Cesena, 22 settembre 2011 - LA STORIA di Gilberto Zangheri è scritta in una pila di fogli accumulati sul tavolo della cucina di un appartamento che dalle sue finestre guarda verso l’Ippodromo. Domande e risposte, tutte negative. Ricorsi e bocciature. Gilberto Zangheri ha lavorato per 25 anni all’interno degli zuccherifici, quello cesenate prima, quello di Forlimpopoli, dopo. Nel 1989 è andato in pensione, dopo aver trascorso un quarto di secolo a fare manutenzione ai reparti di evaporazione. In mezzo all’amianto. Ma questo non è bastato a garantirgli l’indennizzo che la legge attribuisce ai lavoratori che hanno trascorso parte della loro vita a contatto con le particelle tossiche.

ZANGHERI, che ha superato la soglia degli ottant’anni, dal 2002 combatte una guerra che per ora è fatta solo di battaglie perse. Parla seduto davanti ai suoi fogli, col nipotino che gioca nel divano e due amici ed ex colleghi di lavoro al fianco, che con gli occhi rossi e gli sguardi stanchi, ascoltano e annuiscono.
«Quando sono andato in pensione – comincia — per chi aveva lavorato a contatto con l’amianto non erano previsti pagamenti extra.

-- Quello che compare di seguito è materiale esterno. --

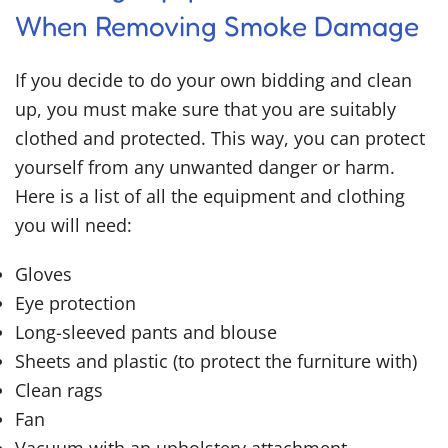
When Removing Smoke Damage
If you decide to do your own bidding and clean
up, you must make sure that you are suitably
clothed and protected. This way, you can protect
yourself from any unwanted danger or harm.
Here is a list of all the equipment and clothing
you will need:
Gloves
Eye protection
Long-sleeved pants and blouse
Sheets and plastic (to protect the furniture with)
Clean rags
Fan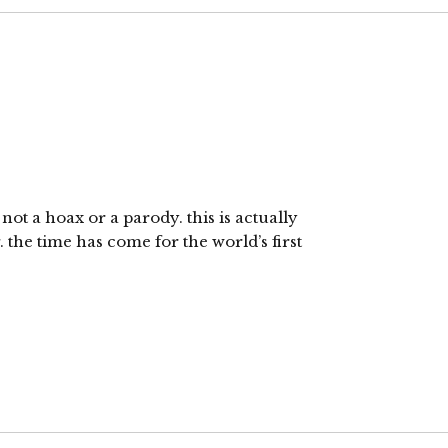
 not a hoax or a parody. this is actually
the time has come for the world’s first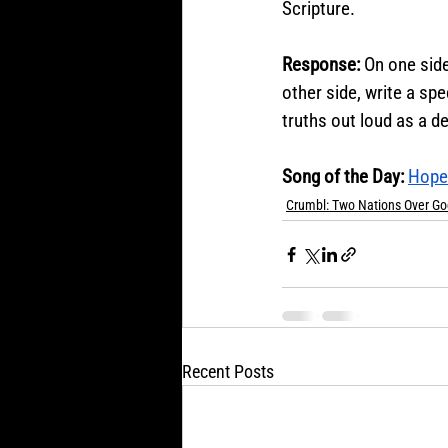
Scripture.
Response: 
On one side
other side, write a spe
truths out loud as a de
Song of the Day:
Hope 
Crumbl: Two Nations Over Go
Recent Posts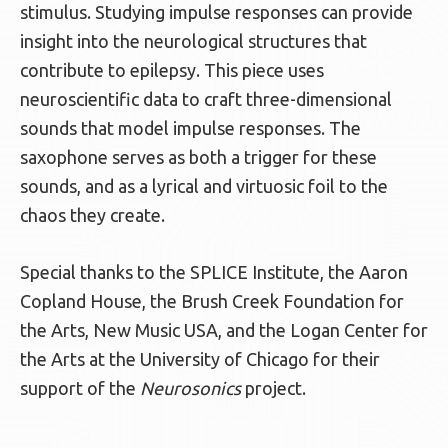
stimulus. Studying impulse responses can provide
insight into the neurological structures that
contribute to epilepsy. This piece uses
neuroscientific data to craft three-dimensional
sounds that model impulse responses. The
saxophone serves as both a trigger for these
sounds, and as a lyrical and virtuosic foil to the
chaos they create.
Special thanks to the SPLICE Institute, the Aaron
Copland House, the Brush Creek Foundation for
the Arts, New Music USA, and the Logan Center for
the Arts at the University of Chicago for their
support of the
Neurosonics
project.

Le cose però cambiarono poco tempo dopo, nel 1992, quando una legge istituì gli indennizzi. All’inizio non mi interessai della faccenda: capii che l’effetto era retroattivo solo nel 2002 e così, tramite il mio sindacato, scrissi all’Inps».

Due anni dopo arrivò la risposta, negativa. «Sulla lettera era scritto che quella legge non mi riguardava. Feci ricorso e vinsi. Mi aspettavo che la faccenda fosse chiusa e invece da Roma arrivò una nuova giustificazione alla bocciatura: non ero stato esposto all’amianto nella misura prevista dalla legge. Leggere quelle parole è stato mortificante. Ricordo il posto dove lavoravo, davanti a una caldaia danneggiata dai bombardamenti della guerra e mai riparata completamente. All’interno c’era l’amianto. Eravamo in mezzo al pulviscolo, c’era una gran puzza, faceva caldo e non si riusciva a respirare. L’uomo che lavorava accanto a me è morto per problemi causati dall’esposizione all’amianto. Era spalla a spalla alla mia. Che vuol dire che io non sono stato esposto nella misura prevista dalla legge?».

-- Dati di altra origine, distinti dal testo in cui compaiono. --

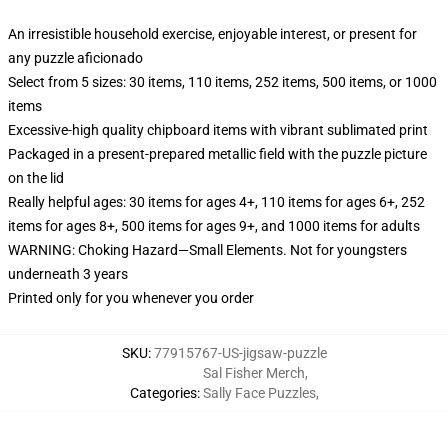
An irresistible household exercise, enjoyable interest, or present for
any puzzle aficionado
Select from 5 sizes: 30 items, 110 items, 252 items, 500 items, or 1000
items
Excessive-high quality chipboard items with vibrant sublimated print
Packaged in a present-prepared metallic field with the puzzle picture
on the lid
Really helpful ages: 30 items for ages 4+, 110 items for ages 6+, 252
items for ages 8+, 500 items for ages 9+, and 1000 items for adults
WARNING: Choking Hazard—Small Elements. Not for youngsters
underneath 3 years
Printed only for you whenever you order
SKU
:
77915767-US-jigsaw-puzzle
Sal Fisher Merch
,
Categories
:
Sally Face Puzzles
,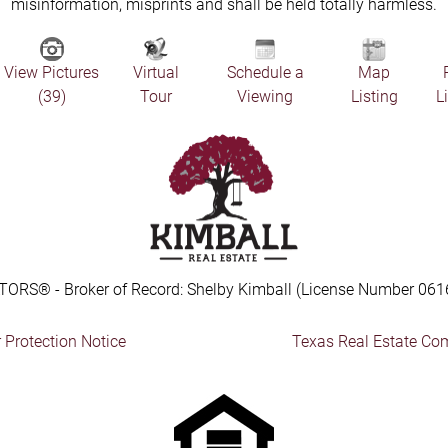
misinformation, misprints and shall be held totally harmless.
View Pictures
Virtual
Schedule a
Map
(39)
Tour
Viewing
Listing
L
TORS® - Broker of Record: Shelby Kimball (License Number 061
Protection Notice
Texas Real Estate Co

LE RICHIESTE di Zangheri sono continuate, così come le risposte negative. Nonostante le testimonianze portate dal pensionato, nonostante le certificazioni e le tante lettere spedite. Solo porte chiuse. «Ho provato a rivolgermi a tre diversi avvocati, ma nessuno di loro ha voluto prendere in esame il mio caso. Ci sono tempi troppo lunghi, dicono. Intanto gli anni passano e non so più a chi rivolgermi per chiedere giustizia. Capisco che le richieste sono tante e che i fondi pubblici in questo momento scarseggiano, ma sono stanco di sentirmi ignorato. Come me ci sono tante altre persone che tentano di far valere i loro diritti, tra visite mediche e colloqui incalzanti. Vivo nella consapevolezza che da un giorno all’altro potrei iniziare ad accusare sintomi sospetti. L’ultimo funerale di un mio collega c’è stato tre mesi fa. Il giorno seguente andai all’ufficio dell’Inail con ancora il suo ricordino in tasca. Mi sono sfogato, ho urlato e ho pianto. Come risposta ho ottenuto un bicchiere d’acqua. Devo ammalarmi per vedere riconoscere i miei diritti?»